▶ [Instructions for the task]:
From the data that follows, print exactly the lines starting at the one containing "hfov_deg: 42.7" and ending at the one containing "f_number: 2.4"; include both of them and nothing more.

(Stored dataset items)
_ _ _ _ _

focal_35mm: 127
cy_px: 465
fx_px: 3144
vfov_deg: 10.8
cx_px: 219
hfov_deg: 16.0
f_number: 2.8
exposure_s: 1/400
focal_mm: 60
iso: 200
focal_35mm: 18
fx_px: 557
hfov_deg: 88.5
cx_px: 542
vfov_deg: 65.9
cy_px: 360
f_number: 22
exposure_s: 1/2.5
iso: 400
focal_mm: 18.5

_ _ _ _ _

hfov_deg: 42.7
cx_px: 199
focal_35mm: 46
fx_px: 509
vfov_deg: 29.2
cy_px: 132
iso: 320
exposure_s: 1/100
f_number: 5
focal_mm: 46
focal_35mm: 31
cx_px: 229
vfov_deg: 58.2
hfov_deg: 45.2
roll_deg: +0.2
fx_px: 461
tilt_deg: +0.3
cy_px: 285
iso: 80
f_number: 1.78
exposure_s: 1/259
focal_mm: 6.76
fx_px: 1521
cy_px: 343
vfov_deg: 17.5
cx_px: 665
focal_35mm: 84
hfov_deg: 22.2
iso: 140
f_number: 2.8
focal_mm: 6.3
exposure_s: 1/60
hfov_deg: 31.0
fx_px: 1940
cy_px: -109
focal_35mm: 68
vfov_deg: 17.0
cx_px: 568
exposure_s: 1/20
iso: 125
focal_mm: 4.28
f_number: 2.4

_ _ _ _ _

▶ [Solution to this problem]:
hfov_deg: 42.7
cx_px: 199
focal_35mm: 46
fx_px: 509
vfov_deg: 29.2
cy_px: 132
iso: 320
exposure_s: 1/100
f_number: 5
focal_mm: 46
focal_35mm: 31
cx_px: 229
vfov_deg: 58.2
hfov_deg: 45.2
roll_deg: +0.2
fx_px: 461
tilt_deg: +0.3
cy_px: 285
iso: 80
f_number: 1.78
exposure_s: 1/259
focal_mm: 6.76
fx_px: 1521
cy_px: 343
vfov_deg: 17.5
cx_px: 665
focal_35mm: 84
hfov_deg: 22.2
iso: 140
f_number: 2.8
focal_mm: 6.3
exposure_s: 1/60
hfov_deg: 31.0
fx_px: 1940
cy_px: -109
focal_35mm: 68
vfov_deg: 17.0
cx_px: 568
exposure_s: 1/20
iso: 125
focal_mm: 4.28
f_number: 2.4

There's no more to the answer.